WHAT IS EXPECTED:
Among the entries below, find the lines with "ankle" and copy them.

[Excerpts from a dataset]
>>

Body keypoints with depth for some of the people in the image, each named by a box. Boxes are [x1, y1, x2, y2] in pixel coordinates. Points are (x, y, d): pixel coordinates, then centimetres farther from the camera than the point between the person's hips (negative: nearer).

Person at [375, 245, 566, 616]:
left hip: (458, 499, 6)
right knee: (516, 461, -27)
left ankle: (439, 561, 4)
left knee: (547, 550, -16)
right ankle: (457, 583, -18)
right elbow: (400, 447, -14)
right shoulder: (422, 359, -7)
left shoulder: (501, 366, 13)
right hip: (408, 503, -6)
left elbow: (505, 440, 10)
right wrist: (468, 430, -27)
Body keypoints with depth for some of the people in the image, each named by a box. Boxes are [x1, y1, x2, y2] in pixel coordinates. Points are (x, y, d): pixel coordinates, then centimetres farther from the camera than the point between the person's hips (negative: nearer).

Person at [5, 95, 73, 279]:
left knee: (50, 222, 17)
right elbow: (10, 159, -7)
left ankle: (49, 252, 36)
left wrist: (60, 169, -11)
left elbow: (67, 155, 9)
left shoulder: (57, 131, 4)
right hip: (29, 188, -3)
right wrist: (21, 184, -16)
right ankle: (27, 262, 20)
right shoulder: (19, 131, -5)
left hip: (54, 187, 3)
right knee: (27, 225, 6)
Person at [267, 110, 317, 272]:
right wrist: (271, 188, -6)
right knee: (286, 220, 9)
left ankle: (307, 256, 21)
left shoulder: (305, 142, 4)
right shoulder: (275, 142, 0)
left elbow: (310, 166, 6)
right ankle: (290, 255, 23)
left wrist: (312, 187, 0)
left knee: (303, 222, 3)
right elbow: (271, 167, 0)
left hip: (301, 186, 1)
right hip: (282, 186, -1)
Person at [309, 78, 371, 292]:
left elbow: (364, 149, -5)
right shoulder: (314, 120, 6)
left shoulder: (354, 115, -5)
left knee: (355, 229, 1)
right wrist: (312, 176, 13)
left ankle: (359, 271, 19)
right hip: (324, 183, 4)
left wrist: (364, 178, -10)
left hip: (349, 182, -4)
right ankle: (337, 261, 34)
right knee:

<<
>>

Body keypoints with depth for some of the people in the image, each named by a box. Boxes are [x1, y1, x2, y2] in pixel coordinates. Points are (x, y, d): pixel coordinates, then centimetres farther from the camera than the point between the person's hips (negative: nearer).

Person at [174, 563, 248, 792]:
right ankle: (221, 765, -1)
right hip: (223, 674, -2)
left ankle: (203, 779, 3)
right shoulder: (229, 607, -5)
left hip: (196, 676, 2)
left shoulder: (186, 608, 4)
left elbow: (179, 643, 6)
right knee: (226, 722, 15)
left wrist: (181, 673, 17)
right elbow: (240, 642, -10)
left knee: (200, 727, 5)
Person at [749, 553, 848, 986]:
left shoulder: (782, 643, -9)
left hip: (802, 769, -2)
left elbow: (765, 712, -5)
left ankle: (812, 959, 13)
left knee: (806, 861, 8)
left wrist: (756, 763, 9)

<<

ANSWER SPACE:
left ankle: (439, 561, 4)
right ankle: (457, 583, -18)
left ankle: (49, 252, 36)
right ankle: (27, 262, 20)
left ankle: (307, 256, 21)
right ankle: (290, 255, 23)
left ankle: (359, 271, 19)
right ankle: (337, 261, 34)
right ankle: (221, 765, -1)
left ankle: (203, 779, 3)
left ankle: (812, 959, 13)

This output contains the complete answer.